What the task requires >>
What you output must match, exactly, the lines from the start of the records to the line containing "Fits kids from 4 to 120 pounds.", both ends kept and pictures excluded.

Material supplied Start Marker

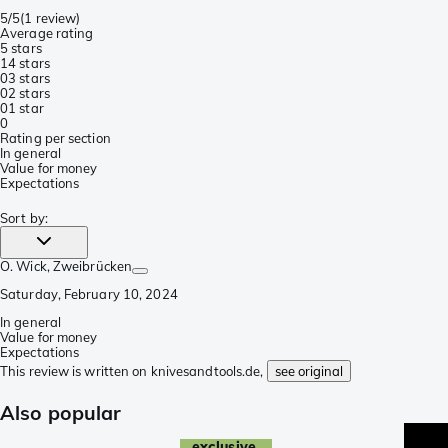
5/5
(
1 review
)
Average rating
5 stars
1
4 stars
0
3 stars
0
2 stars
0
1 star
0
Rating per section
In general
Value for money
Expectations
Sort by
:
O. Wick
, Zweibrücken
Saturday, February 10, 2024
In general
Value for money
Expectations
This review is written on knivesandtools.de,
see original
Also popular
exclusive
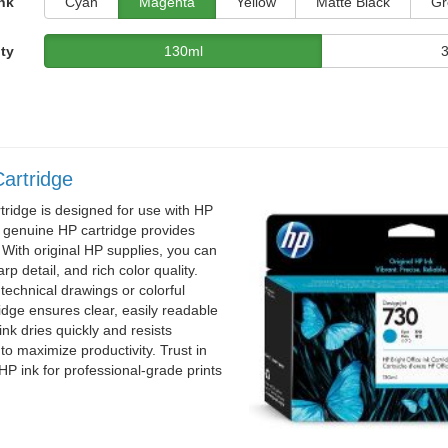
nk
Cyan
Magenta
Yellow
Matte Black
Gr
ty
130ml
artridge
ridge is designed for use with HP
s genuine HP cartridge provides
 With original HP supplies, you can
rp detail, and rich color quality.
technical drawings or colorful
ridge ensures clear, easily readable
 ink dries quickly and resists
o maximize productivity. Trust in
al HP ink for professional-grade prints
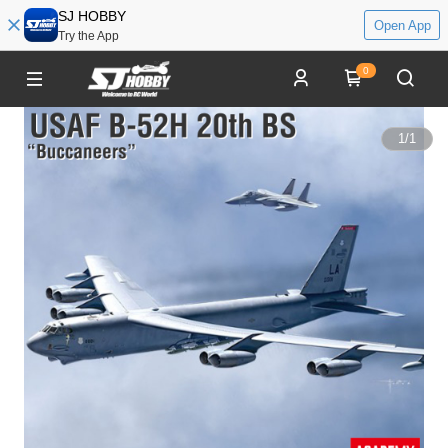
SJ HOBBY
Open App
Try the App
0
1
/
1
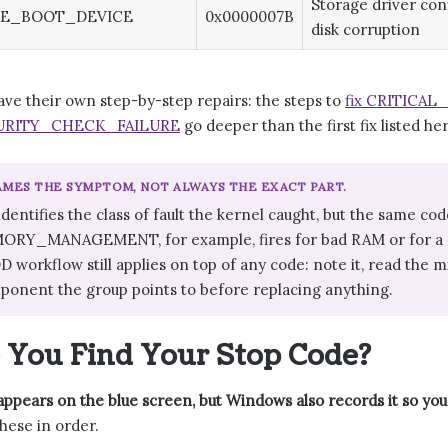
Storage driver conf
LE_BOOT_DEVICE
0x0000007B
disk corruption
ave their own step-by-step repairs: the steps to
fix CRITICA
RITY_CHECK_FAILURE
go deeper than the first fix listed he
MES THE SYMPTOM, NOT ALWAYS THE EXACT PART.
identifies the class of fault the kernel caught, but the same
ORY_MANAGEMENT, for example, fires for bad RAM or for a d
 workflow still applies on top of any code: note it, read the 
ponent the group points to before replacing anything.
You Find Your Stop Code?
ppears on the blue screen, but Windows also records it so you 
hese in order.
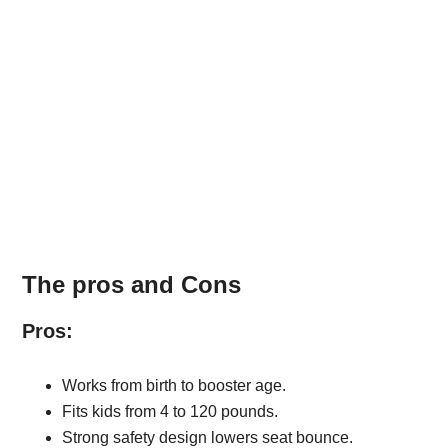
The pros and Cons
Pros:
Works from birth to booster age.
Fits kids from 4 to 120 pounds.
Strong safety design lowers seat bounce.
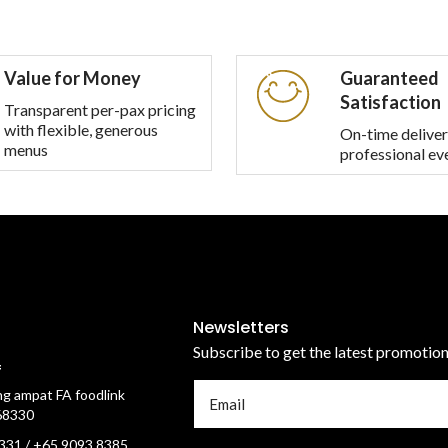
Value for Money
Guaranteed
Satisfaction
Transparent per-pax pricing
with flexible, generous
On-time deliver
menus
professional ev
Newsletters
Subscribe to get the latest promotio
f
g ampat FA foodlink
68330
331 / +65 9093 8385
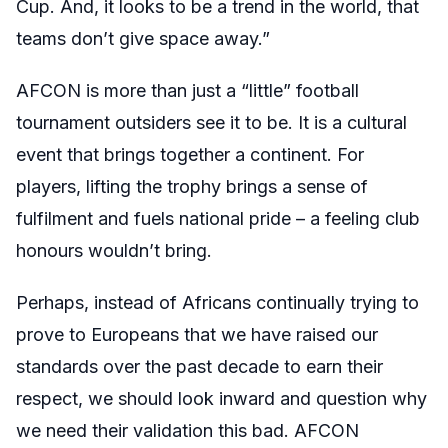
Cup. And, it looks to be a trend in the world, that
teams don’t give space away.”
AFCON is more than just a “little” football
tournament outsiders see it to be. It is a cultural
event that brings together a continent. For
players, lifting the trophy brings a sense of
fulfilment and fuels national pride – a feeling club
honours wouldn’t bring.
Perhaps, instead of Africans continually trying to
prove to Europeans that we have raised our
standards over the past decade to earn their
respect, we should look inward and question why
we need their validation this bad. AFCON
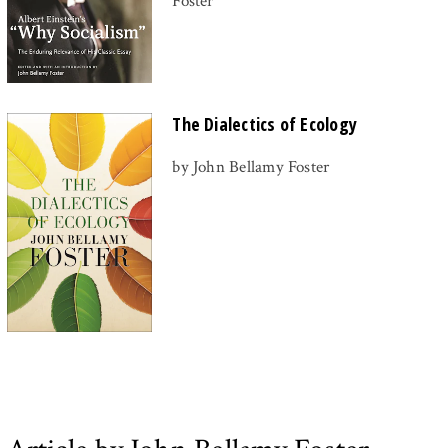
Foster
The Dialectics of Ecology
by John Bellamy Foster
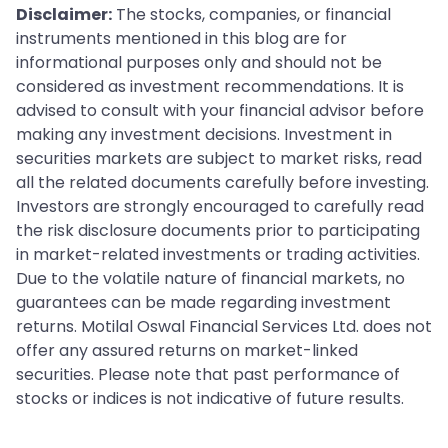
Disclaimer:
The stocks, companies, or financial
instruments mentioned in this blog are for
informational purposes only and should not be
considered as investment recommendations. It is
advised to consult with your financial advisor before
making any investment decisions. Investment in
securities markets are subject to market risks, read
all the related documents carefully before investing.
Investors are strongly encouraged to carefully read
the risk disclosure documents prior to participating
in market-related investments or trading activities.
Due to the volatile nature of financial markets, no
guarantees can be made regarding investment
returns. Motilal Oswal Financial Services Ltd. does not
offer any assured returns on market-linked
securities. Please note that past performance of
stocks or indices is not indicative of future results.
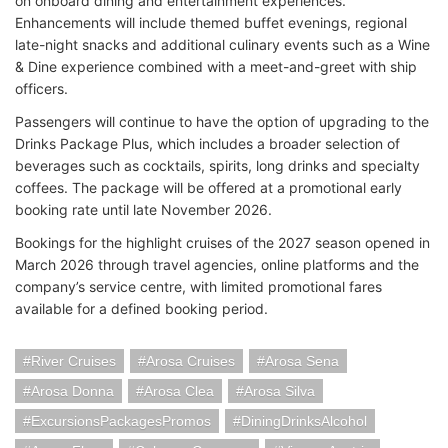
on onboard dining and entertainment experiences.
Enhancements will include themed buffet evenings, regional
late-night snacks and additional culinary events such as a Wine
& Dine experience combined with a meet-and-greet with ship
officers.
Passengers will continue to have the option of upgrading to the
Drinks Package Plus, which includes a broader selection of
beverages such as cocktails, spirits, long drinks and specialty
coffees. The package will be offered at a promotional early
booking rate until late November 2026.
Bookings for the highlight cruises of the 2027 season opened in
March 2026 through travel agencies, online platforms and the
company’s service centre, with limited promotional fares
available for a defined booking period.
River Cruises
Arosa Cruises
Arosa Sena
Arosa Donna
Arosa Clea
Arosa Silva
ExcursionsPackagesPromos
DiningDrinksAlcohol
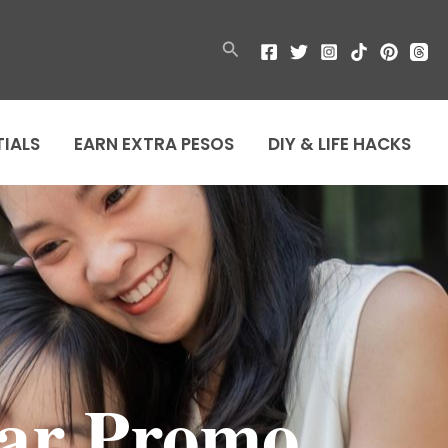
Search
TIALS
EARN EXTRA PESOS
DIY & LIFE HACKS
ear Promo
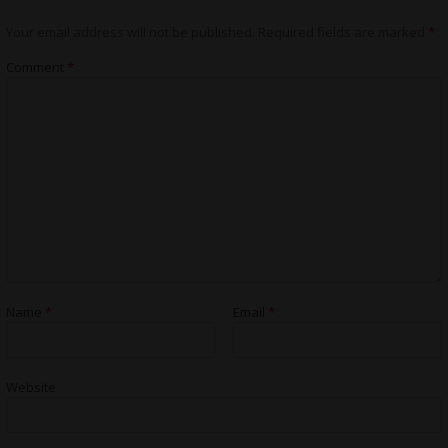
Your email address will not be published.
Required fields are marked
*
Comment
*
Name
*
Email
*
Website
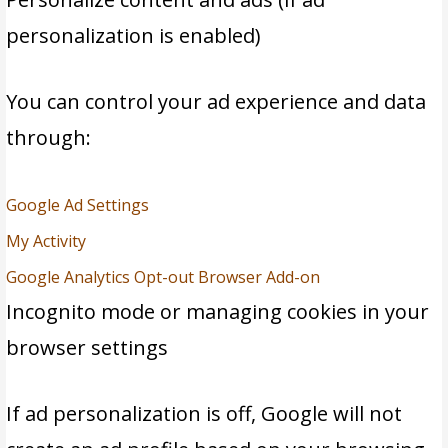
personalization is enabled)
You can control your ad experience and data
through:
Google Ad Settings
M
y Activity
Google Analytics Opt-out Browser Add-on
Incognito mode or managing cookies in your
browser settings
If ad personalization is off, Google will not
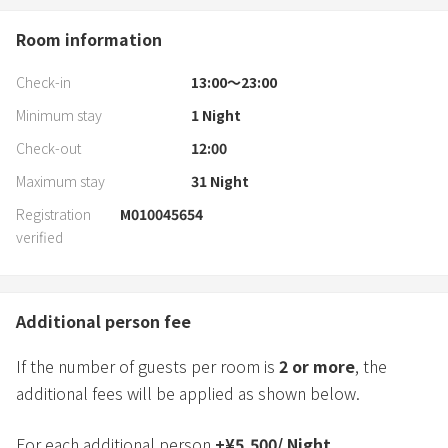
Room information
Check-in
13:00〜23:00
Minimum stay
1
Night
Check-out
12:00
Maximum stay
31
Night
Registration
M010045654
verified
Additional person fee
If the number of guests per room is
2
or more
, the
additional fees will be applied as shown below.
For each additional person
+
¥
5,500
/
Night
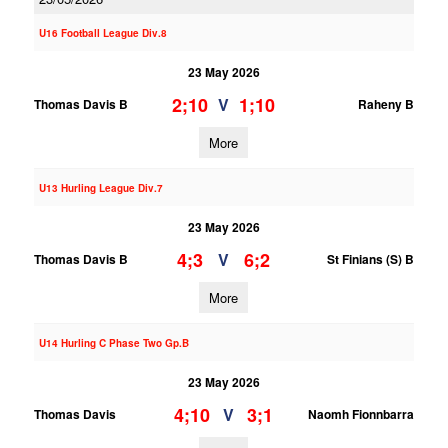
U16 Football League Div.8
23 May 2026
2;10
1;10
V
Thomas Davis B
Raheny B
More
U13 Hurling League Div.7
23 May 2026
4;3
6;2
V
Thomas Davis B
St Finians (S) B
More
U14 Hurling C Phase Two Gp.B
23 May 2026
4;10
3;1
V
Thomas Davis
Naomh Fionnbarra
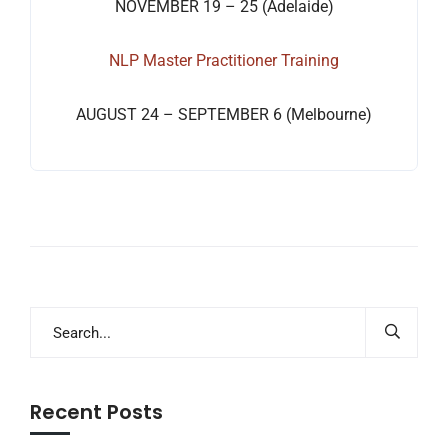
NOVEMBER 19 – 25 (Adelaide)
NLP Master Practitioner Training
AUGUST 24 – SEPTEMBER 6 (Melbourne)
Recent Posts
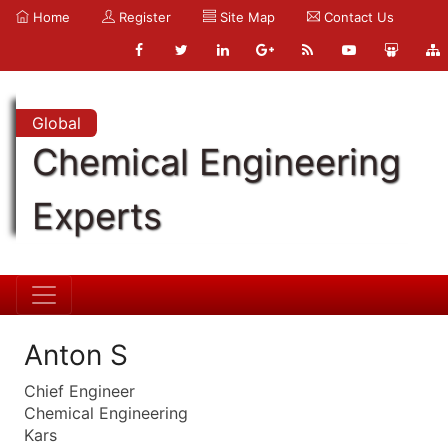
Home
Register
Site Map
Contact Us
Global
Chemical Engineering
Experts
Anton S
Chief Engineer
Chemical Engineering
Kars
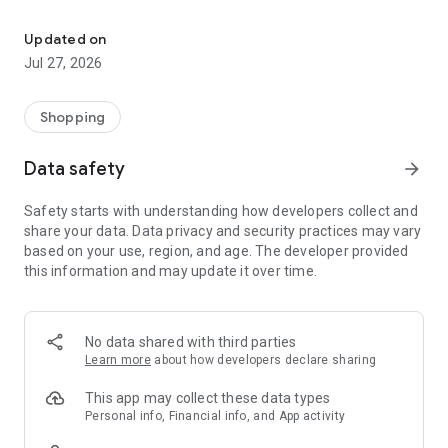
Own your dream of home with beautiful furniture and deco. Live B
- Discover our interior design ideas and tips for living
- Permanent range for every interior design style and every
Updated on
season
Jul 27, 2026
- Exclusive home stories from well-known celebrities,
influencers and interior experts
- Shop the looks and live beautiful!
Shopping
NEW SALES AND INSPIRATION EVERY DAY
Data safety
arrow_forward
- New (exclusive) home & living products every week
- Designer brands and brands with up to -70% discount
Safety starts with understanding how developers collect and
- Exclusive product selection for your home – furniture,
share your data. Data privacy and security practices may vary
decoration, lamps, textiles
based on your use, region, and age. The developer provided
this information and may update it over time.
SECURE AND UNCOMPLICATED PAYMENT
- Uncomplicated payment by credit card, PayPal, prepayment
or on account
- Our customer service is always available to help you and
No data shared with third parties
answer your questions
Learn more
about how developers declare sharing
- Free returns and 30-day returns policy
- Simple and practical delivery tracking through our Westwing
This app may collect these data types
Delivery Service
Personal info, Financial info, and App activity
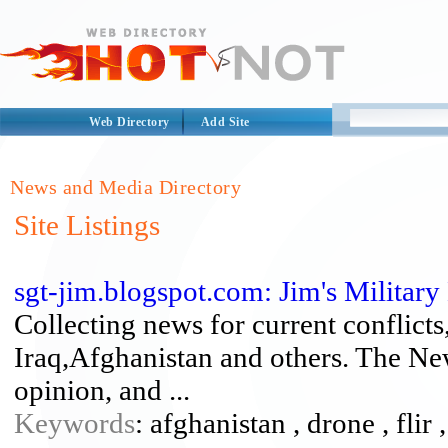
Web Directory
Add Site
News and Media Directory
Site Listings
sgt-jim.blogspot.com: Jim's Militar
Collecting news for current conflicts
Iraq,Afghanistan and others. The New
opinion, and ...
Keywords
: afghanistan , drone , flir ,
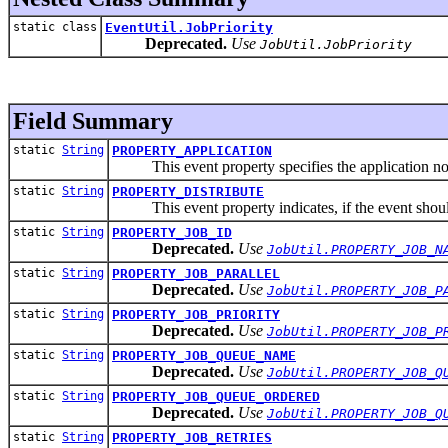
static class
EventUtil.JobPriority
Deprecated.
Use
JobUtil.JobPriority
Field Summary
static
String
PROPERTY_APPLICATION
This event property specifies the application no
static
String
PROPERTY_DISTRIBUTE
This event property indicates, if the event should be
static
String
PROPERTY_JOB_ID
Deprecated.
Use
JobUtil.PROPERTY_JOB_N
static
String
PROPERTY_JOB_PARALLEL
Deprecated.
Use
JobUtil.PROPERTY_JOB_P
static
String
PROPERTY_JOB_PRIORITY
Deprecated.
Use
JobUtil.PROPERTY_JOB_P
static
String
PROPERTY_JOB_QUEUE_NAME
Deprecated.
Use
JobUtil.PROPERTY_JOB_Q
static
String
PROPERTY_JOB_QUEUE_ORDERED
Deprecated.
Use
JobUtil.PROPERTY_JOB_Q
static
String
PROPERTY_JOB_RETRIES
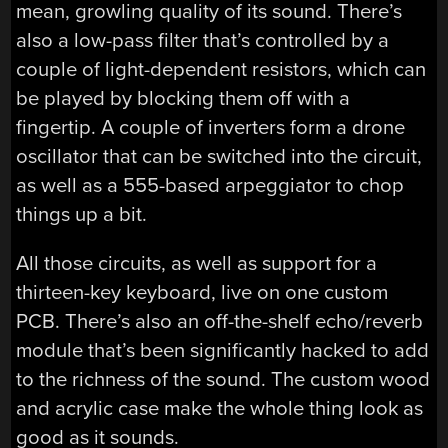
mean, growling quality of its sound. There’s
also a low-pass filter that’s controlled by a
couple of light-dependent resistors, which can
be played by blocking them off with a
fingertip. A couple of inverters form a drone
oscillator that can be switched into the circuit,
as well as a 555-based arpeggiator to chop
things up a bit.
All those circuits, as well as support for a
thirteen-key keyboard, live on one custom
PCB. There’s also an off-the-shelf echo/reverb
module that’s been significantly hacked to add
to the richness of the sound. The custom wood
and acrylic case make the whole thing look as
good as it sounds.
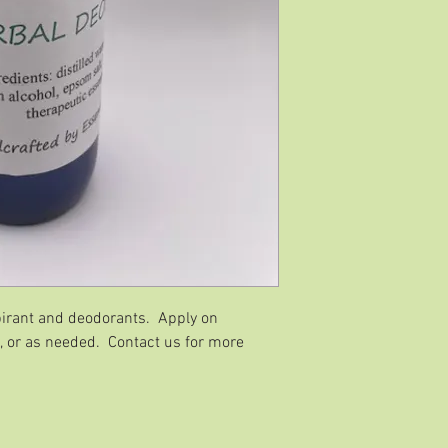
irant and deodorants. Apply on
, or as needed. Contact us for more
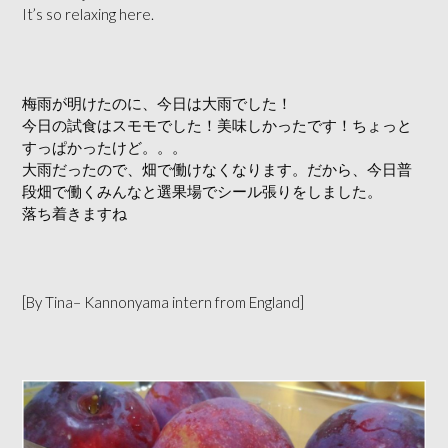
It’s so relaxing here.
梅雨が明けたのに、今日は大雨でした！
今日の試食はスモモでした！美味しかったです！ちょっと
すっぱかったけど。。。
大雨だったので、畑で働けなくなります。だから、今日普
段畑で働くみんなと選果場でシール張りをしました。
落ち着きますね
[By Tina– Kannonyama intern from England]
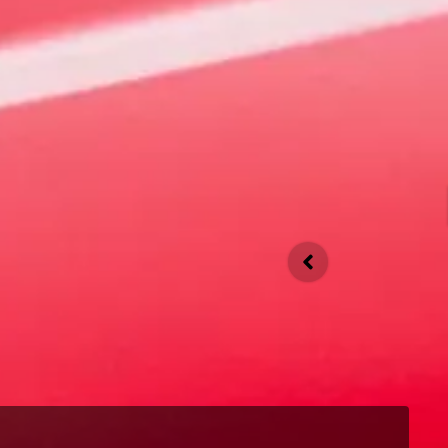
4 EV
An evolution of the revolution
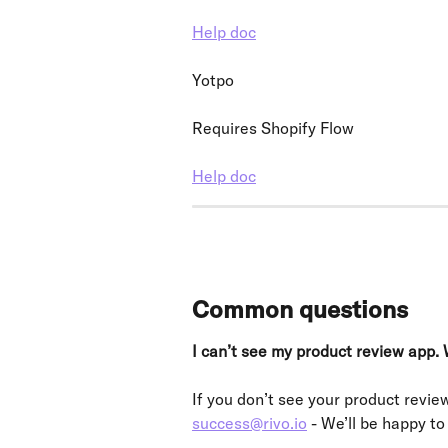
Help doc
Yotpo
Requires Shopify Flow
Help doc
Common questions
I can’t see my product review app. 
If you don’t see your product review
success@rivo.io
 - We’ll be happy to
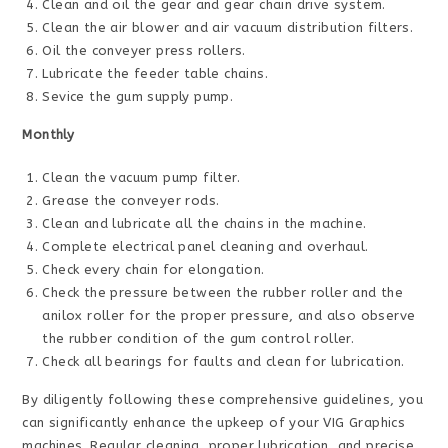
Clean and oil the gear and gear chain drive system.
Clean the air blower and air vacuum distribution filters.
Oil the conveyer press rollers.
Lubricate the feeder table chains.
Sevice the gum supply pump.
Monthly
Clean the vacuum pump filter.
Grease the conveyer rods.
Clean and lubricate all the chains in the machine.
Complete electrical panel cleaning and overhaul.
Check every chain for elongation.
Check the pressure between the rubber roller and the
anilox roller for the proper pressure, and also observe
the rubber condition of the gum control roller.
Check all bearings for faults and clean for lubrication.
By diligently following these comprehensive guidelines, you
can significantly enhance the upkeep of your VIG Graphics
machines. Regular cleaning, proper lubrication, and precise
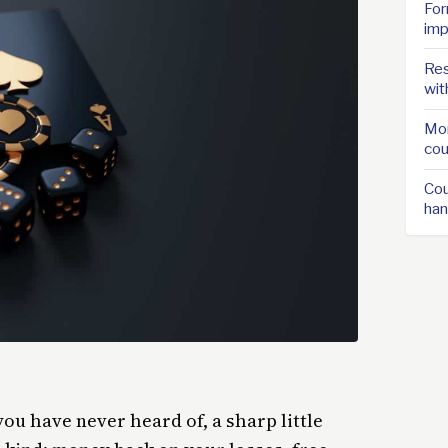
For
imp
Res
wit
Mor
cou
Cou
han
you have never heard of, a sharp little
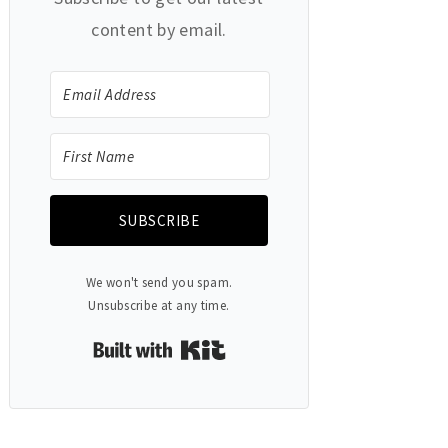
content by email.
SUBSCRIBE
We won't send you spam.
Unsubscribe at any time.
Built with Kit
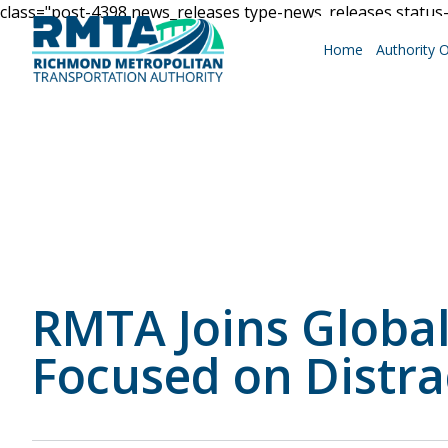
class="post-4398 news_releases type-news_releases statu
Home
Authority 
Roadways
Why Drive RMTA?
RMTA Joins Globa
Ride Along
Focused on Distra
Powhite Parkway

Material supplied End Marker

Response >>
5/5
(
1 review
)
Average rating
5 stars
1
4 stars
0
3 stars
0
2 stars
0
1 star
0
Rating per section
In general
Value for money
Expectations
Sort by
:
O. Wick
, Zweibrücken
Saturday, February 10, 2024
In general
Value for money
Expectations
This review is written on knivesandtools.de,
see original
Also popular
exclusive
nk
Cyan
Magenta
Yellow
Matte Black
Gr
ty
130ml
artridge
ridge is designed for use with HP
s genuine HP cartridge provides
 With original HP supplies, you can
rp detail, and rich color quality.
technical drawings or colorful
ridge ensures clear, easily readable
 ink dries quickly and resists
o maximize productivity. Trust in
al HP ink for professional-grade prints
SJ HOBBY
Open App
Try the App
0
1
/
1
Storage driver conf
LE_BOOT_DEVICE
0x0000007B
disk corruption
ave their own step-by-step repairs: the steps to
fix CRITICA
RITY_CHECK_FAILURE
go deeper than the first fix listed he
MES THE SYMPTOM, NOT ALWAYS THE EXACT PART.
identifies the class of fault the kernel caught, but the same
ORY_MANAGEMENT, for example, fires for bad RAM or for a d
 workflow still applies on top of any code: note it, read the 
ponent the group points to before replacing anything.
You Find Your Stop Code?
ppears on the blue screen, but Windows also records it so you 
hese in order.
The pros and Cons
Pros:
Works from birth to booster age.
Fits kids from 4 to 120 pounds.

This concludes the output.